### Data to use
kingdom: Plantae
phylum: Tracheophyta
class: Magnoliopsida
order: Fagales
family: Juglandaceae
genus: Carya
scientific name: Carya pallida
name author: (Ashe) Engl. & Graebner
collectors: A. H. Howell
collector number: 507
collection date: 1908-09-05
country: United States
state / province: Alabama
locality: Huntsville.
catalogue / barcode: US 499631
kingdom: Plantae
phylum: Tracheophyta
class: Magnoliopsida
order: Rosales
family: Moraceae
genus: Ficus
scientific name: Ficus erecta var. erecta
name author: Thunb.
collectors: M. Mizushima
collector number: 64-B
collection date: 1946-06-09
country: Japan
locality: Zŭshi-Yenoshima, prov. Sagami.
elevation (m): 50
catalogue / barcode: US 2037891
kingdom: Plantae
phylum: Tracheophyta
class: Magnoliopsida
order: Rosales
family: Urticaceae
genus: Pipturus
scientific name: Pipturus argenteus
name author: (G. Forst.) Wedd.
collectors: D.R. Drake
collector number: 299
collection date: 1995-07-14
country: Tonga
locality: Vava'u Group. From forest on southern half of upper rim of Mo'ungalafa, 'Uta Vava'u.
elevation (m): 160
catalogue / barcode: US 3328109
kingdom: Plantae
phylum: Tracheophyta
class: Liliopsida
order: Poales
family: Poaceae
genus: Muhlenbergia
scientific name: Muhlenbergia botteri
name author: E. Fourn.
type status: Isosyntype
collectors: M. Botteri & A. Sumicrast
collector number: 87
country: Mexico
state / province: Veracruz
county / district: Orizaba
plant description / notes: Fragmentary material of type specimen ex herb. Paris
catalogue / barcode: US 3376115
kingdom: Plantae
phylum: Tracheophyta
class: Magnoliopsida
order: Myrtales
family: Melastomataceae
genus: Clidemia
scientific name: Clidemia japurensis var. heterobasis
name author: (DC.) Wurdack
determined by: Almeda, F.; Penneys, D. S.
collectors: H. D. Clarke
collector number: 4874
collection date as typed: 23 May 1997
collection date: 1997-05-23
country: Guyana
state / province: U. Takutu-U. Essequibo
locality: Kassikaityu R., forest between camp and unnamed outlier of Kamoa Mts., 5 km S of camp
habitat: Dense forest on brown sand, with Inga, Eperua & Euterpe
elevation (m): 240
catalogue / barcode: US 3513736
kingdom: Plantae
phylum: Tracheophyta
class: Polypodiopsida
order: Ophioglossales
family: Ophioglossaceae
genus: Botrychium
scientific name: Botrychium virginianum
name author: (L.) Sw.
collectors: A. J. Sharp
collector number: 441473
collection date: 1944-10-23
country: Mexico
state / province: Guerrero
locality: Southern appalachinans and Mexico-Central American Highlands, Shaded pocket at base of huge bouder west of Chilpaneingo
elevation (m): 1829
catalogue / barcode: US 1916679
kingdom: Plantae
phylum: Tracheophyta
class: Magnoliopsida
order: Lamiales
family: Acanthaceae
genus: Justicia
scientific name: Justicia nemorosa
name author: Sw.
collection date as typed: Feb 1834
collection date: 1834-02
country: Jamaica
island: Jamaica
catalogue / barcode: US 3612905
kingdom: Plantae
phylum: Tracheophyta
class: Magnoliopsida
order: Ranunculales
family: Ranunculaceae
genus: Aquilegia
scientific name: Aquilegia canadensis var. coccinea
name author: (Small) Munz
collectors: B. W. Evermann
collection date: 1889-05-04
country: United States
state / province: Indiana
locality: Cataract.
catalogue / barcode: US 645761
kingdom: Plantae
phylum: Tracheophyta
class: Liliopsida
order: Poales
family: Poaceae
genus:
######
Transcribe the listing verbatim, from its first line down to and including the line containing "catalogue / barcode: US 3513736".

§ Answer to the problem
kingdom: Plantae
phylum: Tracheophyta
class: Magnoliopsida
order: Fagales
family: Juglandaceae
genus: Carya
scientific name: Carya pallida
name author: (Ashe) Engl. & Graebner
collectors: A. H. Howell
collector number: 507
collection date: 1908-09-05
country: United States
state / province: Alabama
locality: Huntsville.
catalogue / barcode: US 499631
kingdom: Plantae
phylum: Tracheophyta
class: Magnoliopsida
order: Rosales
family: Moraceae
genus: Ficus
scientific name: Ficus erecta var. erecta
name author: Thunb.
collectors: M. Mizushima
collector number: 64-B
collection date: 1946-06-09
country: Japan
locality: Zŭshi-Yenoshima, prov. Sagami.
elevation (m): 50
catalogue / barcode: US 2037891
kingdom: Plantae
phylum: Tracheophyta
class: Magnoliopsida
order: Rosales
family: Urticaceae
genus: Pipturus
scientific name: Pipturus argenteus
name author: (G. Forst.) Wedd.
collectors: D.R. Drake
collector number: 299
collection date: 1995-07-14
country: Tonga
locality: Vava'u Group. From forest on southern half of upper rim of Mo'ungalafa, 'Uta Vava'u.
elevation (m): 160
catalogue / barcode: US 3328109
kingdom: Plantae
phylum: Tracheophyta
class: Liliopsida
order: Poales
family: Poaceae
genus: Muhlenbergia
scientific name: Muhlenbergia botteri
name author: E. Fourn.
type status: Isosyntype
collectors: M. Botteri & A. Sumicrast
collector number: 87
country: Mexico
state / province: Veracruz
county / district: Orizaba
plant description / notes: Fragmentary material of type specimen ex herb. Paris
catalogue / barcode: US 3376115
kingdom: Plantae
phylum: Tracheophyta
class: Magnoliopsida
order: Myrtales
family: Melastomataceae
genus: Clidemia
scientific name: Clidemia japurensis var. heterobasis
name author: (DC.) Wurdack
determined by: Almeda, F.; Penneys, D. S.
collectors: H. D. Clarke
collector number: 4874
collection date as typed: 23 May 1997
collection date: 1997-05-23
country: Guyana
state / province: U. Takutu-U. Essequibo
locality: Kassikaityu R., forest between camp and unnamed outlier of Kamoa Mts., 5 km S of camp
habitat: Dense forest on brown sand, with Inga, Eperua & Euterpe
elevation (m): 240
catalogue / barcode: US 3513736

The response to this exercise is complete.